PAGE EXCERPT ->
===

On Perhaps the Truth Depends by Lisa Zimmerman
by Juan J. Morales
Hi, I’m Juan J. Morales, an assistant professor of English at Colorado College and a poet in Pueblo, Colorado, here for Poets on the Plains. Today I’m excited to share with you a poem by Lisa Zimmerman, titled, “Perhaps the Truth Depends.”
Liza Zimmerman teaches at the University of Northern Colorado and lives in Ft. Collins, Colorado, along our state’s Front Range and where it begins to unfurl toward the Great Plains. She also has dedicated herself to not only serving her own students at UNC, but she also coaches students for Poetry Out Loud school recitation projects and regularly teaches K-12 workshops.
Lisa’s community first mindset helps us understand her approaches in setting her poetry. Specific to this poem, the narrator walks her dog around a lake, and all the small activities hold them in awe of all the actions, noises, and sensory elements around them.
Zimmerman also riffs on the Modernist aesthetic of “no ideas but in things” that we see in the works of Wallace Stevens and William Carlos Williams. The objects come alive around us, opening our curiosity the way that walking the dog asks us to look closer and notice more even if we want to be on autopilot.

===

[Source records]

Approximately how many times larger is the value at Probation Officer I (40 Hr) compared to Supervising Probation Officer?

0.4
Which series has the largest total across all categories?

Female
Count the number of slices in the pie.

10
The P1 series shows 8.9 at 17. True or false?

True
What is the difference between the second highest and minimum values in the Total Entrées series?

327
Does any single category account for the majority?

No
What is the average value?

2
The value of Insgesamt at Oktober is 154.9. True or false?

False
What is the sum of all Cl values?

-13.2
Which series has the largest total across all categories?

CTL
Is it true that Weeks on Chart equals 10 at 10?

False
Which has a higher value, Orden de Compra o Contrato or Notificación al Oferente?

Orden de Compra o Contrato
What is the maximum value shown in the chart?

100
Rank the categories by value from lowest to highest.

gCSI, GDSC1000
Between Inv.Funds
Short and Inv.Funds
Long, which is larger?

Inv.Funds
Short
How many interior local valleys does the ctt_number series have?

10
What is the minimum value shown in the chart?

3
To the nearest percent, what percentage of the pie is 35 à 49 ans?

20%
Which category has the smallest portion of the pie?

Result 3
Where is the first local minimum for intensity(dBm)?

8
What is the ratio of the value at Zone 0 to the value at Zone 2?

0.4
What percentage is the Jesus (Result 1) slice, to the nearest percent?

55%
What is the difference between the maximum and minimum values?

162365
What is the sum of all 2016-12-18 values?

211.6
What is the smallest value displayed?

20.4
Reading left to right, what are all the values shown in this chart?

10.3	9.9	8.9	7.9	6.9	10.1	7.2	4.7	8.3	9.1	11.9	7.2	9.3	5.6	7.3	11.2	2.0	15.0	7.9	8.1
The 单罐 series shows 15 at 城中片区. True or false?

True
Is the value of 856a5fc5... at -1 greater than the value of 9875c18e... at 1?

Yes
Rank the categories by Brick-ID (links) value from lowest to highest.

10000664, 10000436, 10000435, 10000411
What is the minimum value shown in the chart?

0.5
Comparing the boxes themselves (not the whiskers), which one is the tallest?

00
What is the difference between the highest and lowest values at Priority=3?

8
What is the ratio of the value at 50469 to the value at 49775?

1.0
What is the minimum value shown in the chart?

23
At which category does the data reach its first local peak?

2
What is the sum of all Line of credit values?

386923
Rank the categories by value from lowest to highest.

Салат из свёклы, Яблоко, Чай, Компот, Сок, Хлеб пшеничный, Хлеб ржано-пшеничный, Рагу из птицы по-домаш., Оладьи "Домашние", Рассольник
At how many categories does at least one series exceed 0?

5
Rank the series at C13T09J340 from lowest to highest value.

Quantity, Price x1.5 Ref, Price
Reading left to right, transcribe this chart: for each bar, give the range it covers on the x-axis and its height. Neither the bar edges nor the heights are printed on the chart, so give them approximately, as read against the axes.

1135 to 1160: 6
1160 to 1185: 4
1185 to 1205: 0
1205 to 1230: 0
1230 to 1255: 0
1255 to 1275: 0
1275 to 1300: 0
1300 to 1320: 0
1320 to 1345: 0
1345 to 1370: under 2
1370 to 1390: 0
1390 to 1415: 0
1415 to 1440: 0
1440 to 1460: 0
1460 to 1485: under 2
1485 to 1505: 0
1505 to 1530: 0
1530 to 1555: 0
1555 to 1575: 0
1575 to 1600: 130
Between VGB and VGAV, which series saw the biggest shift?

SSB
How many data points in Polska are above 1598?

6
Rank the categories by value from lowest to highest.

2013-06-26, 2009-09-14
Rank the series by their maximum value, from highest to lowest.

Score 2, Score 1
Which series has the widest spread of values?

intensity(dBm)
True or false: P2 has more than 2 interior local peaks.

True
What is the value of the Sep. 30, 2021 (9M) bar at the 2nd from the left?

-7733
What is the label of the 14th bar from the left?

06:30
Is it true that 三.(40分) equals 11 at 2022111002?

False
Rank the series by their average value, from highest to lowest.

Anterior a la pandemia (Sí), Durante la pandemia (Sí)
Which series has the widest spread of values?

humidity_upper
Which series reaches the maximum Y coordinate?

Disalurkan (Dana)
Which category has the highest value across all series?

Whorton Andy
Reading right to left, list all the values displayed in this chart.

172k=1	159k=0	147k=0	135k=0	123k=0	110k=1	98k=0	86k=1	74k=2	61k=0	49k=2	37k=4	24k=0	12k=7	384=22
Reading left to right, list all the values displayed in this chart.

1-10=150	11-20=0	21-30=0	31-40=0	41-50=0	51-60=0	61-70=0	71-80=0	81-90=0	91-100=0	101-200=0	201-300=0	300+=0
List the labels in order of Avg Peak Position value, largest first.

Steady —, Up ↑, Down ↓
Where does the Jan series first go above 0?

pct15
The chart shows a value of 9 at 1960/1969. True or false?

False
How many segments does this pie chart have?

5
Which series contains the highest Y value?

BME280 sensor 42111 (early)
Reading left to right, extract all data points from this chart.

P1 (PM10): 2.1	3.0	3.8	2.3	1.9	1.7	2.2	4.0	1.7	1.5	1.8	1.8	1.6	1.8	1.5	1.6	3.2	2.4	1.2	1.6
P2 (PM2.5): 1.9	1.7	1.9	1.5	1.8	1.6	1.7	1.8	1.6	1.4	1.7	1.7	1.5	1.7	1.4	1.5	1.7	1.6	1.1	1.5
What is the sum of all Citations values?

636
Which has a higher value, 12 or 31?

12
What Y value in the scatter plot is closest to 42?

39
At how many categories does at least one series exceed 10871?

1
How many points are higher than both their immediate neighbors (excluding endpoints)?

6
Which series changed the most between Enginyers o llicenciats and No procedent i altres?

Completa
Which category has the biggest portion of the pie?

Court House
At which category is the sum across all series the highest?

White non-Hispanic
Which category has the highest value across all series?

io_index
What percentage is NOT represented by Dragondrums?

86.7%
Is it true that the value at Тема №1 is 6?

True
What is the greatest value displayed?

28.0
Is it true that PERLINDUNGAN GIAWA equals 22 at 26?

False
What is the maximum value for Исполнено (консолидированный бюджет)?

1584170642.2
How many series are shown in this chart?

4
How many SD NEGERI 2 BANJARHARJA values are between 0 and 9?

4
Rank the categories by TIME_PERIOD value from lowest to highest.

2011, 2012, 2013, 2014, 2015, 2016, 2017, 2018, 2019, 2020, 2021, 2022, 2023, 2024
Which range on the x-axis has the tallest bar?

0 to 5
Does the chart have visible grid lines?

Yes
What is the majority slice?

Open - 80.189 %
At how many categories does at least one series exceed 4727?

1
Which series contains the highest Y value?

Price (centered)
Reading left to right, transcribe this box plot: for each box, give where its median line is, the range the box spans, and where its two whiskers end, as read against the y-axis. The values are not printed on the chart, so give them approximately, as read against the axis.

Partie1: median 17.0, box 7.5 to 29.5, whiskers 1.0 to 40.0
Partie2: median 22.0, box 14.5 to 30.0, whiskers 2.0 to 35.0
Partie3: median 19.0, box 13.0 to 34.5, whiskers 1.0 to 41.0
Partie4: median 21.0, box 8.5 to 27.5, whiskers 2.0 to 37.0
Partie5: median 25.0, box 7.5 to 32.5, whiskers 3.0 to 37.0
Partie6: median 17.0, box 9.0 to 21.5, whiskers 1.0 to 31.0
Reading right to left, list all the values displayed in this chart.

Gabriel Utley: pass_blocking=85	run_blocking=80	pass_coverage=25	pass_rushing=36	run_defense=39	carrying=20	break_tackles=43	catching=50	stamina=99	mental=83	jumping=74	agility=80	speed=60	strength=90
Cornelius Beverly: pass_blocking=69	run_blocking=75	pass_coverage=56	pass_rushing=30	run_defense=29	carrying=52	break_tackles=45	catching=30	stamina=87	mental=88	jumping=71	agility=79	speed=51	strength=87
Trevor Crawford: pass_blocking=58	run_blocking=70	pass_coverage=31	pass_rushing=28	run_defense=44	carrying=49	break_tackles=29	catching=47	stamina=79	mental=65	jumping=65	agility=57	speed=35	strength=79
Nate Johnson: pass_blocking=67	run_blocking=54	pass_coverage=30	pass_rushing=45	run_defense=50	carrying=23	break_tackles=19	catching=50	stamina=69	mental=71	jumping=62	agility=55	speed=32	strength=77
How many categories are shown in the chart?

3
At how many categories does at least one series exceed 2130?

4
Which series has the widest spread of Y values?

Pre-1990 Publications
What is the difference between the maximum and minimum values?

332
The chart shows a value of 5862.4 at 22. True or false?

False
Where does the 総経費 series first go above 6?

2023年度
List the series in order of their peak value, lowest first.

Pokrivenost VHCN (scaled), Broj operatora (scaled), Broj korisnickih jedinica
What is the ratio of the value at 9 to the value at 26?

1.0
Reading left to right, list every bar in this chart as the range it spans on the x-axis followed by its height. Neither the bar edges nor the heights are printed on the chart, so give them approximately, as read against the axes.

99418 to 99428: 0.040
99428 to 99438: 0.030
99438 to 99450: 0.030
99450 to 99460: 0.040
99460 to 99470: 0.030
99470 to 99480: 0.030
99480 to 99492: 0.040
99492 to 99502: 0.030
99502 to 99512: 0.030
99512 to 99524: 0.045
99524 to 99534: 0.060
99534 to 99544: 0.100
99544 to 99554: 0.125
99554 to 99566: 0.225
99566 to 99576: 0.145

===

TASK A -> Reproduce the poem commentary from "Lisa’s community first" up to and including "be on autopilot.", swapping "lake" for "pond".
TASK B -> Extend the commentary on Lisa Zimmerman's poem "Perhaps the Truth Depends" past its final sentence.
None of the source records are needed here.

EXPECTED ANSWER A ->
Lisa’s community first mindset helps us understand her approaches in setting her poetry. Specific to this poem, the narrator walks her dog around a pond, and all the small activities hold them in awe of all the actions, noises, and sensory elements around them.
Zimmerman also riffs on the Modernist aesthetic of “no ideas but in things” that we see in the works of Wallace Stevens and William Carlos Williams. The objects come alive around us, opening our curiosity the way that walking the dog asks us to look closer and notice more even if we want to be on autopilot.

EXPECTED ANSWER B ->
This ask for focus puts the world into perspective, and we follow the dog’s nose. According to PetMD, dogs have up to 300 million olfactory receptors in their noses and can smell up to 100,000 times better than humans. I love how this poem replicates the dog doing its best to take in as much of the overwhelming sensory details as possible in the surrounding world, giving us the wise advice to be “on focus.”
The poem’s use of couplets also mimics companionship as dog and owner walk on until leaving us to wonder not only about the desired fish, but also the symbolism of all things beneath the surface. With the ending, we embrace beautiful distractions that celebrate delightful mysteries instead of being hung up on finding truth.
Perhaps the Truth Depends
on a walk around a lake, said Stevens.
Perhaps my dog trotting ahead of me
on the path around the lake will find it
first. He’s got the whole world
in his nostrils. I think he’s on a mission
for the truth but then we’re both distracted
by a turtle’s splash in the green water
inside towering stalks of cattails
and the redwing blackbird’s notes sliding
down the ladder of its throat.
Perhaps the truth purrs in the engine
of a small plane overhead or the soft
silver ears of mullein leaves that stop me
around the curve. Maybe it depends
on focus—blue needle of a dragonfly
above black-eyed Susans,
the rustling whip of a garter snake
through waves of orchard grass
or perhaps in the way a blue heron
stills above the shadowy water,
the gleaming fish of his desire
just below the surface.
Used with Permission.
Thank you for being with us for Poets on the Plains. I’m Juan J. Morales, coming to you from Pueblo, Colorado.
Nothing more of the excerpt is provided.